(Dataset entries)
== Segment start ==

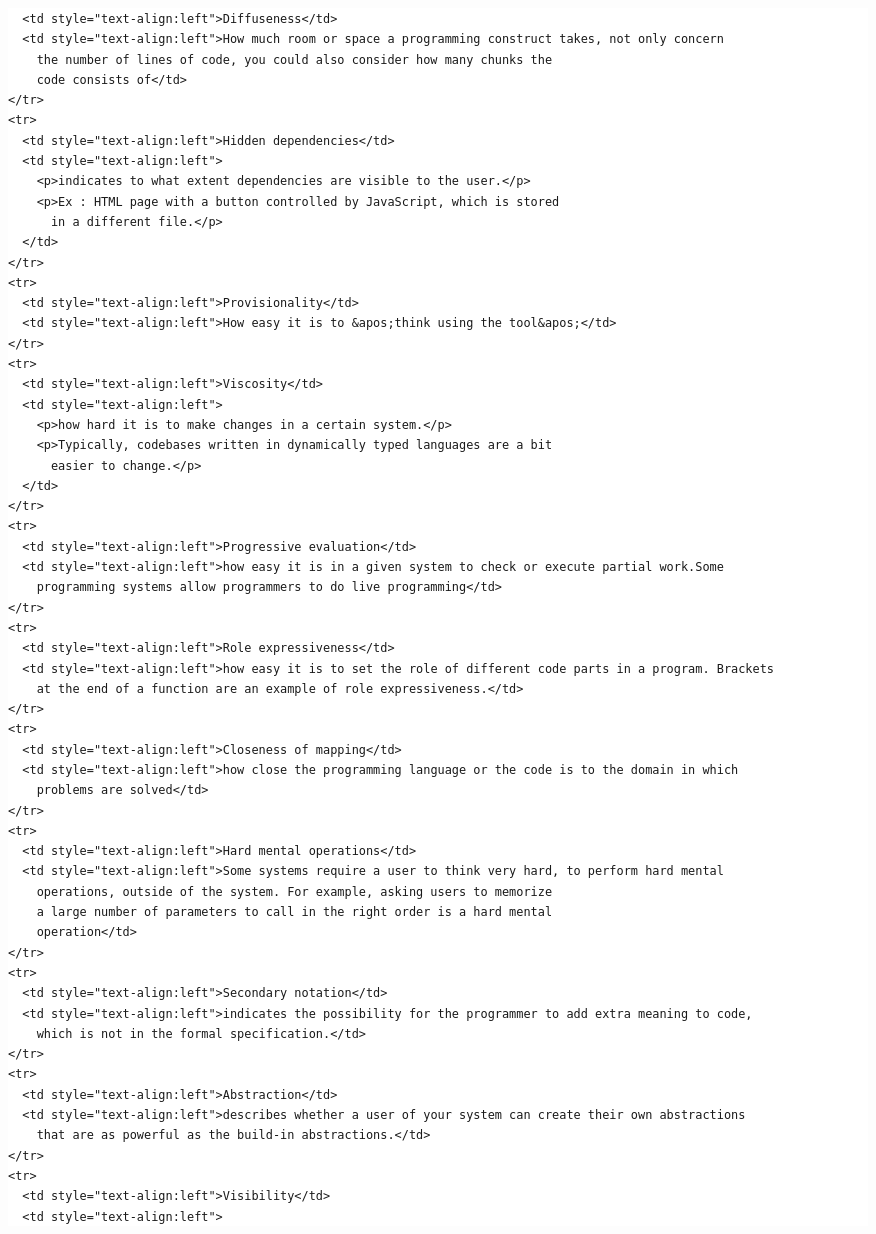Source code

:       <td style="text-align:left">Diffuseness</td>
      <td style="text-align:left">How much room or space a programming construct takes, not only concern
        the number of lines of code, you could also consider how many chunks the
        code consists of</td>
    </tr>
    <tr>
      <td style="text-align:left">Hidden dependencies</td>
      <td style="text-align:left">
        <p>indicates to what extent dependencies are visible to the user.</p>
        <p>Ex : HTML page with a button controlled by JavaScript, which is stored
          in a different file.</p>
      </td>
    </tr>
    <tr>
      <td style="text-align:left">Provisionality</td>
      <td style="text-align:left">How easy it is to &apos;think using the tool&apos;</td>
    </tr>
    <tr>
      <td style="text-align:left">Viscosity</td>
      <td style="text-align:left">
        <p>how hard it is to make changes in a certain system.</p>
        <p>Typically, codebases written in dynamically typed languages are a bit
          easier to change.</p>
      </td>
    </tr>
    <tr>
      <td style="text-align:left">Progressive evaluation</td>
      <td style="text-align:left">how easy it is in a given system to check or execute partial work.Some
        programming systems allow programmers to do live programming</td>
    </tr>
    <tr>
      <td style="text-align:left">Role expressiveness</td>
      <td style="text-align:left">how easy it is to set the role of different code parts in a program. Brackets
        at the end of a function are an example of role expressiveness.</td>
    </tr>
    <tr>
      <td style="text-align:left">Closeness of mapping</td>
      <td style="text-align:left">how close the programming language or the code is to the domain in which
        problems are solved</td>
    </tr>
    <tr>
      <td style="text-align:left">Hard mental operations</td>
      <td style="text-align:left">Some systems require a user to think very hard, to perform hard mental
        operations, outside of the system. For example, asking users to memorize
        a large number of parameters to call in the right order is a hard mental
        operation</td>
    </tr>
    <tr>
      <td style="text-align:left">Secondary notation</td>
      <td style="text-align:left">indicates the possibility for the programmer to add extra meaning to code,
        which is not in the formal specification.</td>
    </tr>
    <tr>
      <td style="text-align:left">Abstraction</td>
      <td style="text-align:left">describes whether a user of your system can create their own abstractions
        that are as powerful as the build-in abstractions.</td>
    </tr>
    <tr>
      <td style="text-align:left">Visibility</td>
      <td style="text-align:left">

== Segment end ==
== Segment start ==

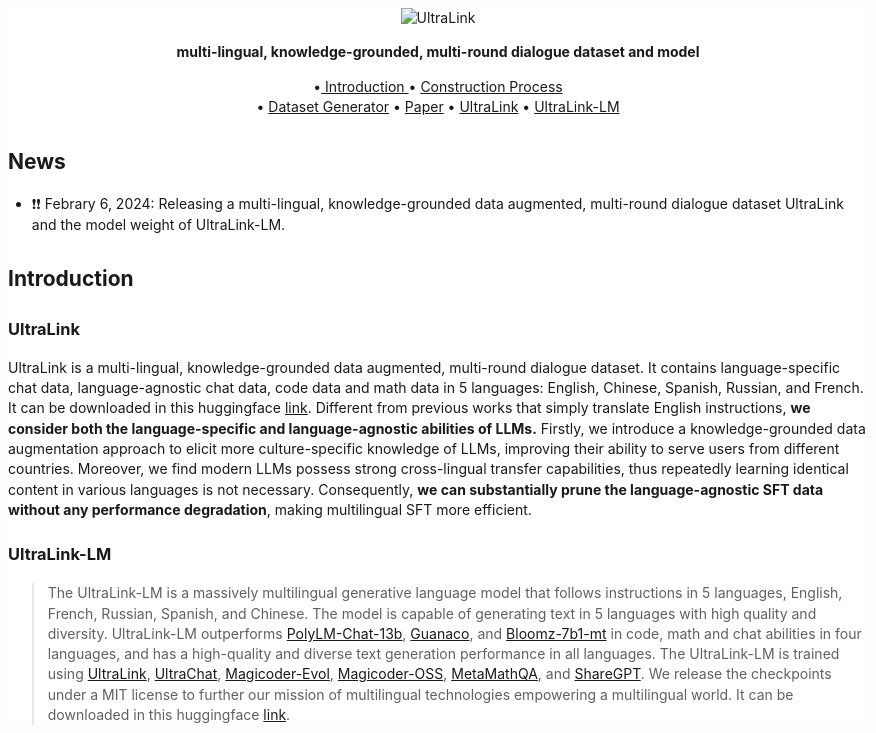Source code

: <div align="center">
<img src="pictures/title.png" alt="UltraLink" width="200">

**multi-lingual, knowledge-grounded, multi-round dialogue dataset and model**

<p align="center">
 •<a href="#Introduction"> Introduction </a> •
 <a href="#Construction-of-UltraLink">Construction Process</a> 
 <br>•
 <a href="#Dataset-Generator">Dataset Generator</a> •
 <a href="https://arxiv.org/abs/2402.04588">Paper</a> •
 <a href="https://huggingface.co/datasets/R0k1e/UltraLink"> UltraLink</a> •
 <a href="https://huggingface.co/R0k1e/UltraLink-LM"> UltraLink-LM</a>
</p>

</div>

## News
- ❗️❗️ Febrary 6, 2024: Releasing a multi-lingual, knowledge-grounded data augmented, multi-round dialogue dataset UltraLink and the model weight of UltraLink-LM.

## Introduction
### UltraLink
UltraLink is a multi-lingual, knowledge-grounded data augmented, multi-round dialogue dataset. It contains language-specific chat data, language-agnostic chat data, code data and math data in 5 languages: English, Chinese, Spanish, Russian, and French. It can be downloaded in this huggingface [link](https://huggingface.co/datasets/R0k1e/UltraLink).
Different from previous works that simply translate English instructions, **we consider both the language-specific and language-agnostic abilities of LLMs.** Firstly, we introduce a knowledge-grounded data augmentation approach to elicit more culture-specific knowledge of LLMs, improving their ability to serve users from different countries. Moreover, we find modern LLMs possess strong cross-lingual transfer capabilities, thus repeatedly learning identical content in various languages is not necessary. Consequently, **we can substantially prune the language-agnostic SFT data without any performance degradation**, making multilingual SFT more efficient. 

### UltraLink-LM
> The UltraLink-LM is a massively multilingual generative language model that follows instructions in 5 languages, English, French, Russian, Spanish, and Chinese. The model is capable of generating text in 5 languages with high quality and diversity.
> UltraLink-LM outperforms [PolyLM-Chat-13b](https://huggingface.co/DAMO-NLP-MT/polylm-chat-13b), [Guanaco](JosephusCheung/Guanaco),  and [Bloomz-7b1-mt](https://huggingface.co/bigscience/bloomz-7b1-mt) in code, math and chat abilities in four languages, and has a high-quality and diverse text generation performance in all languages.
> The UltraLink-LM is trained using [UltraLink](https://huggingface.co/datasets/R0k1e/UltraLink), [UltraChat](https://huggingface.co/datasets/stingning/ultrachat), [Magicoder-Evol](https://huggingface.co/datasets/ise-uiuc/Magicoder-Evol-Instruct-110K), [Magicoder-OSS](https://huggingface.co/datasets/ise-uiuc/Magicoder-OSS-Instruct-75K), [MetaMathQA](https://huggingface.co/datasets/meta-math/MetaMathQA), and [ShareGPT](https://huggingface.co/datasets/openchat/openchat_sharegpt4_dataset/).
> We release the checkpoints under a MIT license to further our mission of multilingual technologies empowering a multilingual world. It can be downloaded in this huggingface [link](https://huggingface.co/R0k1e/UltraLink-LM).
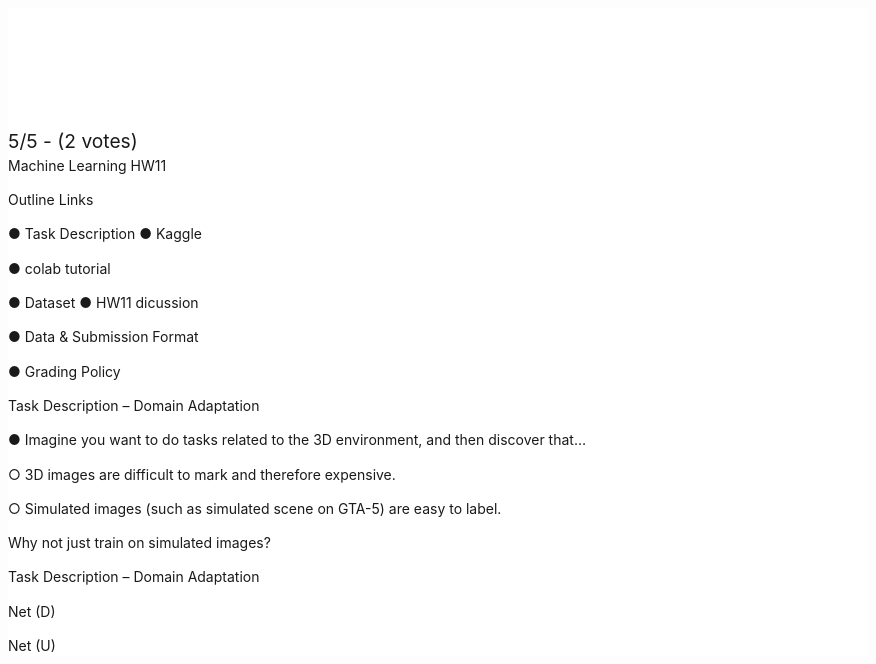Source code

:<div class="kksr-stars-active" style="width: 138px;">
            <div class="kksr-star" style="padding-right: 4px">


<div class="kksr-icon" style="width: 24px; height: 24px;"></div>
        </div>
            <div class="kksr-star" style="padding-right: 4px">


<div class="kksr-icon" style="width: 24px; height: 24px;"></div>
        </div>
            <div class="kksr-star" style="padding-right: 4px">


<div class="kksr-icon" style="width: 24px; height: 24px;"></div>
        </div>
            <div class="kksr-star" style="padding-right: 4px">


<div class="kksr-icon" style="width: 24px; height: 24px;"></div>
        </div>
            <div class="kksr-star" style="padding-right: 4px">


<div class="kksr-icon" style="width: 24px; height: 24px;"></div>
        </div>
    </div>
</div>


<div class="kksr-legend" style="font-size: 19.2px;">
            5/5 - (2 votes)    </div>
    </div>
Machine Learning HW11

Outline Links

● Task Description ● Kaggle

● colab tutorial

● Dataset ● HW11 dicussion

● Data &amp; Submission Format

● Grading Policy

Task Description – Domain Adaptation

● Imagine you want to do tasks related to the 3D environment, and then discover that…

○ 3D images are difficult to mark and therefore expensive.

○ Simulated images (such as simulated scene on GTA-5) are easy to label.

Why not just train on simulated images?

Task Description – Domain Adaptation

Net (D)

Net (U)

== Segment end ==
== Segment start ==

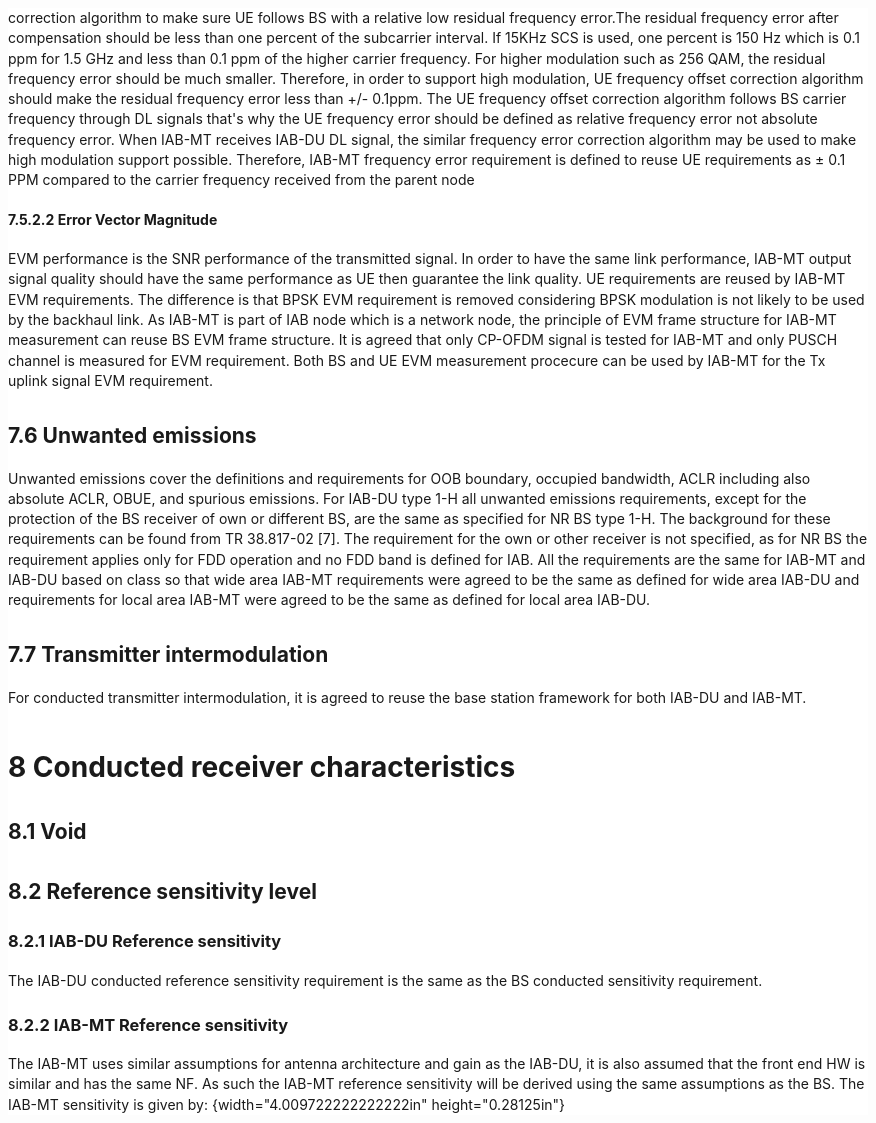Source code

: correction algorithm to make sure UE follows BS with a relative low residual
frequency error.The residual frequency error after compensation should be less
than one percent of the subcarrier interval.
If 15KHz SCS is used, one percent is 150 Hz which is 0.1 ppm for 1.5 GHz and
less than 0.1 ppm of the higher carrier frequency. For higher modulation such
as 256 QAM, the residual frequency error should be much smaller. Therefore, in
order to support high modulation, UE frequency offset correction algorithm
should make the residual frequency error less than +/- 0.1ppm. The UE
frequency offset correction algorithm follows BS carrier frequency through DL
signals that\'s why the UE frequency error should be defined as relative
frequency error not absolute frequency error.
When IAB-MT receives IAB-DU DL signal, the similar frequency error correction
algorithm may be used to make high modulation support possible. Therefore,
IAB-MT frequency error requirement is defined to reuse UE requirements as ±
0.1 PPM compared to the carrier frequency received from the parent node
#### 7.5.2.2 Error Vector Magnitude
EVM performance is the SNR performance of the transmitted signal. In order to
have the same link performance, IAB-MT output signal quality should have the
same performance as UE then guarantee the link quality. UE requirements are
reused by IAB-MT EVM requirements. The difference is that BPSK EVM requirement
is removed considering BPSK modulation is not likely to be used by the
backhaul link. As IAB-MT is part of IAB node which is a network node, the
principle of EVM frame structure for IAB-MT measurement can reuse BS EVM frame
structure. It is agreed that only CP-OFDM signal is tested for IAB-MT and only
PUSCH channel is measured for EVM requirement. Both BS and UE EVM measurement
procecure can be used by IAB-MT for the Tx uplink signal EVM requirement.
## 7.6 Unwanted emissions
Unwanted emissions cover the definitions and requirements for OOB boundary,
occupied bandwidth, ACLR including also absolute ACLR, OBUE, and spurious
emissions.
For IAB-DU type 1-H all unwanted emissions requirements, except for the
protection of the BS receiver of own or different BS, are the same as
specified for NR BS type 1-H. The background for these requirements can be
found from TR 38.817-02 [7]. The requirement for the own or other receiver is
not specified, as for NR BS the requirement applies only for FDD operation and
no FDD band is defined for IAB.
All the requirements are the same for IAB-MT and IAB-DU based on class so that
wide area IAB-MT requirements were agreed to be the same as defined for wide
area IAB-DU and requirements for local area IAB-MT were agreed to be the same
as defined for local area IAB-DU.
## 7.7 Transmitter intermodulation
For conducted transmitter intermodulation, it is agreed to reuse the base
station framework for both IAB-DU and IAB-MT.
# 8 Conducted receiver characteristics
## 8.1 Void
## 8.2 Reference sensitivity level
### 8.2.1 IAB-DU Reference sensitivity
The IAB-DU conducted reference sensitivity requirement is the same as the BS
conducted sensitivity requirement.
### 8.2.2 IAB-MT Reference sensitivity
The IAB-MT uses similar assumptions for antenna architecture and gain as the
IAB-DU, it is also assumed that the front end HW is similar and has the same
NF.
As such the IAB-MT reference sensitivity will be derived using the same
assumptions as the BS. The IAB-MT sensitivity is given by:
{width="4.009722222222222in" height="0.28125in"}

== Segment end ==

PROBLEM TO SOLVE: Start at the line containing "relative low residual" and end after the line containing "less than 0.1", then rewrite those lines with "subcarrier interval" swapped for "subcarrier spacing" and nothing else changed.

RESPONSE BOX:
: correction algorithm to make sure UE follows BS with a relative low residual
frequency error.The residual frequency error after compensation should be less
than one percent of the subcarrier spacing.
If 15KHz SCS is used, one percent is 150 Hz which is 0.1 ppm for 1.5 GHz and
less than 0.1 ppm of the higher carrier frequency. For higher modulation such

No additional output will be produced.